You are viewing a plain text version of this content. The canonical link for it is here.
Posted to issues@spark.apache.org by "Nicholas Chammas (Jira)" <ji...@apache.org> on 2022/04/26 15:45:00 UTC

[jira] [Comment Edited] (SPARK-37222) Max iterations reached in Operator Optimization w/left_anti or left_semi join and nested structures

    [ https://issues.apache.org/jira/browse/SPARK-37222?page=com.atlassian.jira.plugin.system.issuetabpanels:comment-tabpanel&focusedCommentId=17528233#comment-17528233 ] 

Nicholas Chammas edited comment on SPARK-37222 at 4/26/22 3:44 PM:
-------------------------------------------------------------------

I've found a helpful log setting that causes Spark to print out detailed information about how exactly a plan is transformed during optimization:
{code:java}
spark.conf.set("spark.sql.planChangeLog.level", "warn") {code}
Here's the log generated by enabling this setting and running Shawn's example: [^plan-log.log]

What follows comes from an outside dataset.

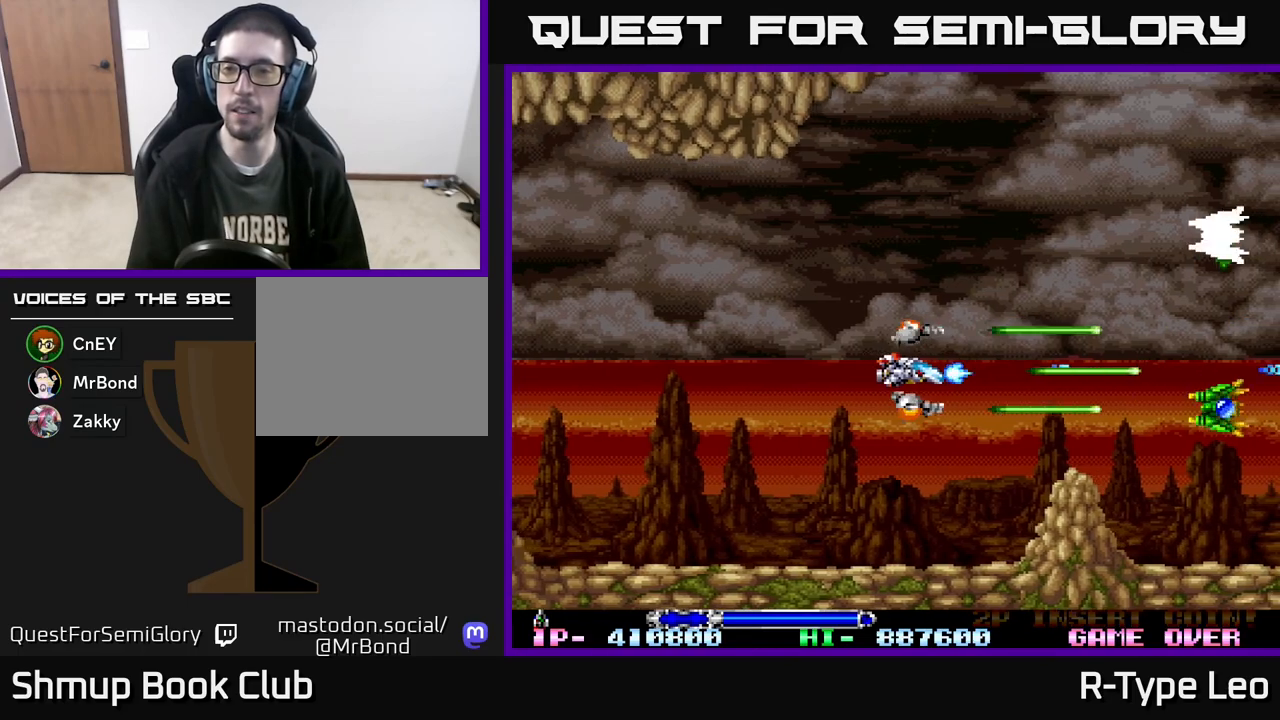
{"buttons": ["R2"], "events": []}
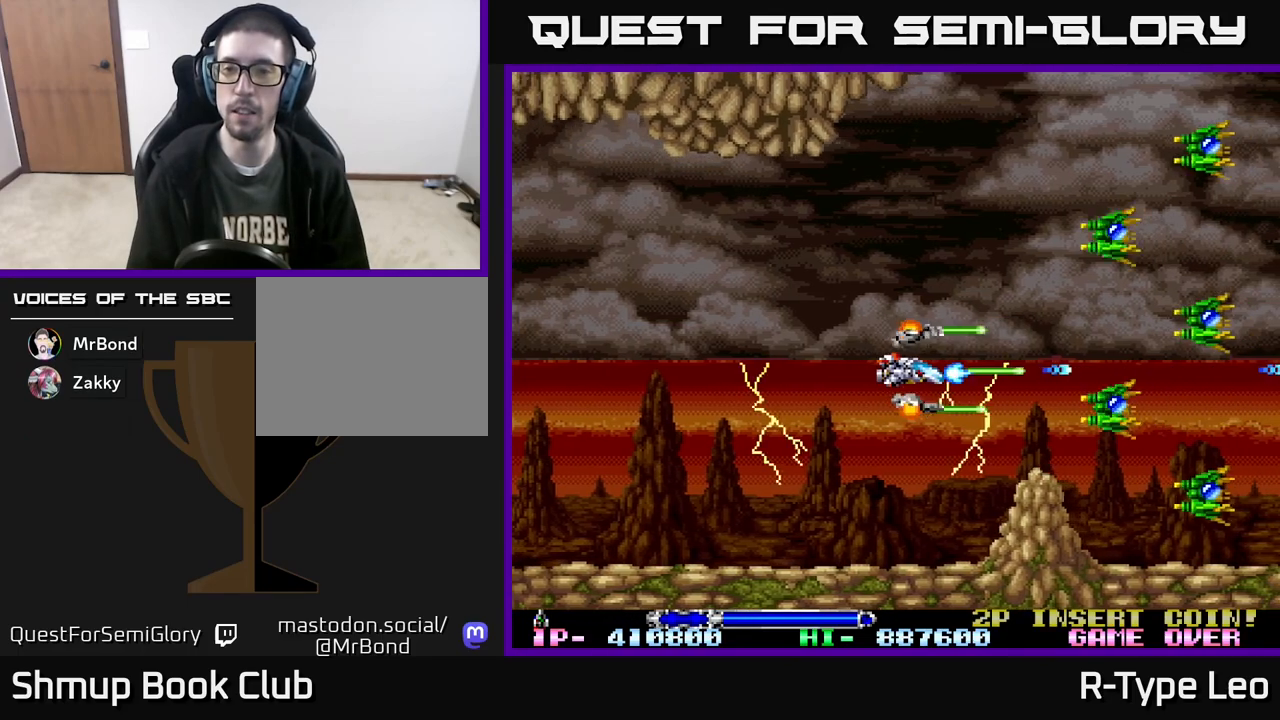
{"buttons": ["R2"], "events": [[83, "DPAD_LEFT", "down"], [100, "X", "down"], [217, "X", "up"], [233, "DPAD_LEFT", "up"]]}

To confirm what Shawn noted in his comment above, it looks like the chain of events that results in a loop is as follows:
 # ColumnPruning
 # FoldablePropagation _<loop starts here>_
 # RemoveNoopOperators
 # PushDownLeftSemiAntiJoin
 # ColumnPruning
 # CollapseProject
 # _<back to the start of the loop with FoldablePropagation>_

What seems to be the problem is that ColumnPruning inserts some Project operators which are then removed successively by CollapseProject, RemoveNoopOperators, and PushDownLeftSemiAntiJoin.

These rules go back and forth, undoing each other's work, until {{spark.sql.optimizer.maxIterations}} is exhausted.


was (Author: nchammas):
I've found a helpful log setting that causes Spark to print out detailed information about how exactly a plan is transformed during optimization:
{code:java}
spark.conf.set("spark.sql.planChangeLog.level", "warn") {code}
Here's the log generated by enabling this setting and running Shawn's example: [^plan-log.log]

To confirm what Shawn noted in his comment above, it looks like the chain of events that results in a loop is as follows:
 # PushDownLeftSemiAntiJoin
 # ColumnPruning
 # CollapseProject
 # FoldablePropagation
 # RemoveNoopOperators
 # <back to the start of the loop with PushDownLeftSemiAntiJoin>

What seems to be the problem is that:
 * ColumnPruning inserts a couple of Project operators which are then removed by CollapseProject.
 * CollapseProject in turn pushes up the left anti-join which is then pushed down again by PushDownLeftSemiAntiJoin.

These three rules go back and forth, undoing each other's work, until {{spark.sql.optimizer.maxIterations}} is exhausted.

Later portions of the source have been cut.